Seis meses atrás, em uma entrevista, a ministra disse que entendia que os servidores “tiveram uma desvalorização, e a gente está recompondo isso”, mas… mas Esther Dweck lecionou uma vez mais, agora diferente: “é importante entender que isso ocorre dentro dos limites do nosso arcabouço fiscal”.
Naquele artigo de 2018, Esther Dweck lembrava ainda – e talvez alguém precise lembrá-la agora – que a austeridade fiscal é um dos três pilares do neoliberalismo, junto com a liberalização dos mercados e as privatizações.
No que pode resultar o achatamento salarial imposto a pesquisadores de ponta que produzem vacinas em Biomanguinhos, remédios em Farmanguinhos, num mercado brasileiro de medicamentos específicos onde a Fiocruz figura em segundo lugar entre as 10 empresas independentes que mais faturam, sendo a única representante nacional num ranking liderado pela Pfizer?
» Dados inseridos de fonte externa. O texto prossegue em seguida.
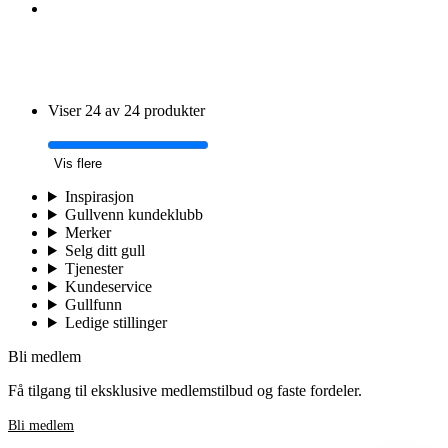
Viser 24 av 24 produkter
Vis flere
Inspirasjon
Gullvenn kundeklubb
Merker
Selg ditt gull
Tjenester
Kundeservice
Gullfunn
Ledige stillinger
Bli medlem
Få tilgang til eksklusive medlemstilbud og faste fordeler.
Bli medlem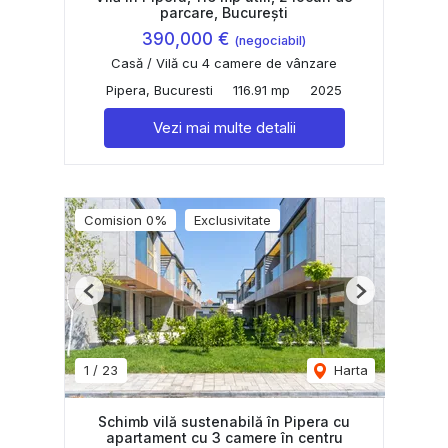
parcare, București
390,000 €
(negociabil)
Casă / Vilă cu 4 camere de vânzare
Pipera, Bucuresti
116.91 mp
2025
Vezi mai multe detalii
Comision 0%
Exclusivitate
Previous
Next
1
/
23
Harta
Schimb vilă sustenabilă în Pipera cu
apartament cu 3 camere în centru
A quem interessa fragilizar a Fiocruz, desestruturar as carreiras da fundação, dividir seus servidores?
No último domingo, 4, o presidente da Fiocruz, Mario Moreira, entregou uma carta “ao nosso primeiro doutor honoris causa desta casa”, o presidente Lula, contando ou lembrando a Lula que:
“Em breve, alinhada com as politicas industrial e de saúde de seu governo, a Fiocruz se tornará uma grande produtora global de vacinas, após conclusão da nova planta de vacinas no RJ, uma das maiores obras do PAC. A instituição foi selecionada pela OMS para ser produtora mundial da nova vacina contra Covid-19 em plataforma de mRNA. Em breve, em outra iniciativa inovadora, iniciará a produção de Terapias Avançadas, para cura do câncer e de doenças genéticas, terapias as quais a população tem dificuldades em acessar e cuja introdução nos programas do Ministério da Saúde, vem pressionando enormemente o orçamento do SUS. A Fiocruz, atuando nessa área, será capaz de ofertar esses mesmos produtos a um terço dos valores praticados atualmente”.
Na carta, Mario Moreira e todo o Conselho Deliberativo da Instituição pedem a intervenção de Lula “para que seja revista a proposta apresentada como definitiva pelo Ministério da Gestão e da Inovação e que seja concedida à Fiocruz a oportunidade de receber uma nova proposta, condizente com o que essa instituição, prestes a completar 125 anos, representa para este país”.